Masks designed to filter PM2.5 were previously mostly used in industries involving air contaminated by dust and smoke. Like many of the previously discussed products, the rise of world wide air pollution has led to a significant increase in types of masks available. Masks claiming to filter 95% (N95 respirators) or even 99% of PM2.5 (N99 respirators) are now available in many shapes and sizes for people of all ages and come as one-time use or re-usable and washable models.
Prices vary significantly from about $1 for a one-time use mask to hundreds of dollars for professional looking devices with replaceable filters. A significant problem for consumers lies in the difficulty in knowing whether a certain mask actually filters as well as the manufacturer, often very boldy, claims.

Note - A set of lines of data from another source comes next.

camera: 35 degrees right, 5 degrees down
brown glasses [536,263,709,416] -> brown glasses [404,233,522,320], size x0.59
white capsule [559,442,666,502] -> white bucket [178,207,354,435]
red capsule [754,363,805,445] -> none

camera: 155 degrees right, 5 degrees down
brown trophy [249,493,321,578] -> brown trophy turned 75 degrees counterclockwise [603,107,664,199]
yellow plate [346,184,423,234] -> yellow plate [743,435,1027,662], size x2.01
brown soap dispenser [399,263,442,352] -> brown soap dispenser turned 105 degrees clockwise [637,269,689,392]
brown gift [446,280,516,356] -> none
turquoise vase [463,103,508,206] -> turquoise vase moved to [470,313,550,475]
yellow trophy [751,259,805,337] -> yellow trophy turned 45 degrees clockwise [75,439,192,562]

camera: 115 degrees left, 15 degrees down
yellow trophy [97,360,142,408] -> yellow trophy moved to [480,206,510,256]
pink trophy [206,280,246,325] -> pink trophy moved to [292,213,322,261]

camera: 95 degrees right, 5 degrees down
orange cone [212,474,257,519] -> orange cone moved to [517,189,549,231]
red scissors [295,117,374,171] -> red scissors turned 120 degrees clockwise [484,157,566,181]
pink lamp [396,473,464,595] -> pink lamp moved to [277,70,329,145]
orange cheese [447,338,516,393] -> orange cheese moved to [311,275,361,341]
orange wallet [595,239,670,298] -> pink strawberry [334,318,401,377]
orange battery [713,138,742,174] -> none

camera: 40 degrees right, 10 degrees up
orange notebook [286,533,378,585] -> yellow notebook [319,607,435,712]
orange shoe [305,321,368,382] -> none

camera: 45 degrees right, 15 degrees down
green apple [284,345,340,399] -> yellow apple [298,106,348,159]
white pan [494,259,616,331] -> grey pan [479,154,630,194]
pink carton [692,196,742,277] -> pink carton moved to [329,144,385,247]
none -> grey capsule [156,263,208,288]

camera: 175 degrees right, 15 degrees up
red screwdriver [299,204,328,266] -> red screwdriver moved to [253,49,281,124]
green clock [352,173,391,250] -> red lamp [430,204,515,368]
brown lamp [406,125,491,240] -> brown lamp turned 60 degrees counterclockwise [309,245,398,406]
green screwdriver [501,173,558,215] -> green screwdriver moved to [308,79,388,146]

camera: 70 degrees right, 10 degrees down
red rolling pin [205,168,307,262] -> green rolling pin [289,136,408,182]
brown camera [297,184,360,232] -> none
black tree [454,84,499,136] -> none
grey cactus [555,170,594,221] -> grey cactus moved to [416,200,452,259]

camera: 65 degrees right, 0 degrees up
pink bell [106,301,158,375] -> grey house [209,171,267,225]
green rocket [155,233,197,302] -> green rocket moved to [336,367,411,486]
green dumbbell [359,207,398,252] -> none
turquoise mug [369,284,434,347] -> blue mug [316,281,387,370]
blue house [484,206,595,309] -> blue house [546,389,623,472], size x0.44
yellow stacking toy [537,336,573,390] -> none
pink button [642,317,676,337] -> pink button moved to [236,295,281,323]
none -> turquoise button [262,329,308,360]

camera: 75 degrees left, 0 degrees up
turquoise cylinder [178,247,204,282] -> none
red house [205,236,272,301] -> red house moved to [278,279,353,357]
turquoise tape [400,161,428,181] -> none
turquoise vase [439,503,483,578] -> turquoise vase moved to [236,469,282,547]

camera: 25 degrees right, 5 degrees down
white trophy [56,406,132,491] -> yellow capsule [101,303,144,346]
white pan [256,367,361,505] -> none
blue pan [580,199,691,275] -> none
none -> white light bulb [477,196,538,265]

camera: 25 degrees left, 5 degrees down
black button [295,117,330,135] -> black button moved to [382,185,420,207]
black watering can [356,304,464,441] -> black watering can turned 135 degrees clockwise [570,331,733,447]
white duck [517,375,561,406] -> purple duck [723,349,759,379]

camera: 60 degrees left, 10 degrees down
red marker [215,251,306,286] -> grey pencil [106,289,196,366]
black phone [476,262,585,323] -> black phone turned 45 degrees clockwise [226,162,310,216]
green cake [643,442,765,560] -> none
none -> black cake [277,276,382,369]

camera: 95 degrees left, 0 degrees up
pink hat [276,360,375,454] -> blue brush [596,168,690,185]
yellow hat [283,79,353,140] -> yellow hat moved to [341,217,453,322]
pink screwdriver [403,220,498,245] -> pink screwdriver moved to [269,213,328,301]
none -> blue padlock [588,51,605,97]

Most work in the field has been done on medical N95 face-masks – and even these rarely filter more than 80% of particles. If at all possible, aim to buy masks with independent research showing their efficacy. Keep in mind that even the best mask will not help much if it doesn’t seal well to your face as unfiltered air will enter your mouth and nose through these openings. This is a particular problem in smaller children.
It’s useful to know that even masks designated as ‘one-time use’ can be used for longer, often around a week or so, unless you plan to use them in a healthcare environment. Please note that the official advice from the Australian Department of Health is to change masks multiple times a day. However, people in countries with many years of experience with significant pollution levels have found (and measured) masks to remain efficacious for longer periods. Aim to keep your masks dry as their filtering ability deteriorates steeply when they get wet. Use your best judgement and, if in doubt, replace your mask.